DEADPOOL Creator Rob Liefeld Calls Out Former Fox Executive Tom Rothman For Keeping The Movie Grounded For So Long
The script for the first Deadpool film sat around for years gathering dust before it finally got the greenlight after the test footage leaked out. That test footage leaking was the best thing that could've happened because it caused the fans to rally together and demand that the movie get made. I'm sure that Fox is very happy with their decision to push it forward and into production. They didn't expect Deadpool to blow up the way it did. Some people just don't have vision or imagination.
During a recent interview with Variety, Deadpool creator Rob Liefeld revealed the name of the executive at Fox who kept the film grounded all those years. His name is Tom Rotham, and he's currently the Chairman of Sony Pictures. He was previously the chairman and chief executive officer of Fox Filmed Entertainment. This is what Liefeld said when asked who was preventing Deadpool from getting made:
"I’ll jump on the sword. I don’t really work in the movie business, so I’ve always been able to navigate and speak freely. The answer is two words: Tom Rothman. He is now the [chairman] of Sony. I wish him well. He’s a canny operator in the business. But when he gets it in his mind to dismiss something — nothing seemed to push him over the edge. I thought for sure [he would be on board] when he saw how good Deadpool looked and moved [in the test footage], but for whatever reason, we had an opponent to the film.”
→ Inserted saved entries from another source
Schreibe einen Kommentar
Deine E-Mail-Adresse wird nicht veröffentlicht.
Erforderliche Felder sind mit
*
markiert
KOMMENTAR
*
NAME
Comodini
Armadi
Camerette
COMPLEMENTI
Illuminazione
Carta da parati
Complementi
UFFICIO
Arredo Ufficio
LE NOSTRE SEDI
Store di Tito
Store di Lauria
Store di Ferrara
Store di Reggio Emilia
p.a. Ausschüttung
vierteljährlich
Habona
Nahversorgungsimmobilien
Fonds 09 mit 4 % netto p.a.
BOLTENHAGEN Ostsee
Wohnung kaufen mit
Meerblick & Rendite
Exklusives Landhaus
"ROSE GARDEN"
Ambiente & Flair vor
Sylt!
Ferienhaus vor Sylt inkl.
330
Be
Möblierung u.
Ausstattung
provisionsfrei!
Tom Rotham is also notoriously the guy behind X-Men: Origins Wolverine and how Deadpool ended up appearing in that movie. Thankfully, former Fox chief Jim Gianopulos ended up seeing the light and ultimately greenlit the Deadpool film. Liefeld went on to share what it was like for him when he found out the movie was getting made:
"I cried like a baby, and it wasn’t just for me. It was for Tim [Miller] and Ryan [Reynolds] and Rhett [Reese]. The script you saw in 2016 was written in 2010."
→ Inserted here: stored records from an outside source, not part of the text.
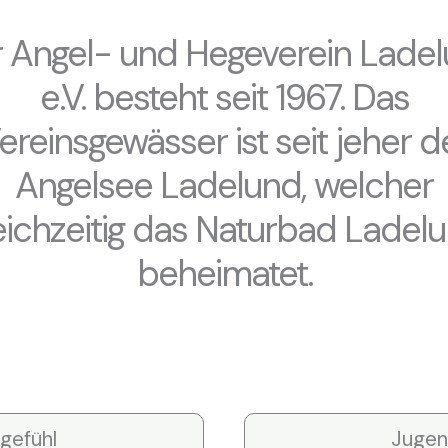
 Angel- und Hegeverein Lade
e.V. besteht seit 1967. Das
ereinsgewässer ist seit jeher d
Angelsee Ladelund, welcher
eichzeitig das Naturbad Ladel
beheimatet.
gefühl
Jugen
Now the Deadpool franchise is thriving and we are getting an X-Force film and I'm sure we'll see more Deadpool movies! The success that Deadpool and the other Marvel films are seeing right now is proof that the superhero genre is not going away anytime soon. But, there was a time when some studios thought that it wasn't going to last.
Liefeld went on to talk about a meeting he had with the president of Paramount Pictures, John Goodwyn, in the early 2000s and how Goodwyn thought the superhero film genre was on the verge of dying:
“I was sitting with the president of Paramount, John Goldwyn is his name. He had sought me out in the early 2000s. He liked ‘Youngblood.’ He whipped out a chart. I could not believe it. ‘Rob, we’ve done some internal examining of this superhero trend that’s going on right now.’ By that time you had one ‘Spider-Man’ movie and maybe two ‘X-Mens.’ And he said, ‘We believe this is a bell curve and we believe this bell curve is going to end, and we believe, by our estimates, we would be in the middle of making our movie, in the best case scenario, and the bell curve would be over, and we would be left holding the bag.’ That is such a rich memory for me because I remember going, ‘He is 100% wrong.'”
It's just crazy to me that these studio executives thought this way. Hell, there are still a lot of them that do which is why studios still don't take risks on original properties.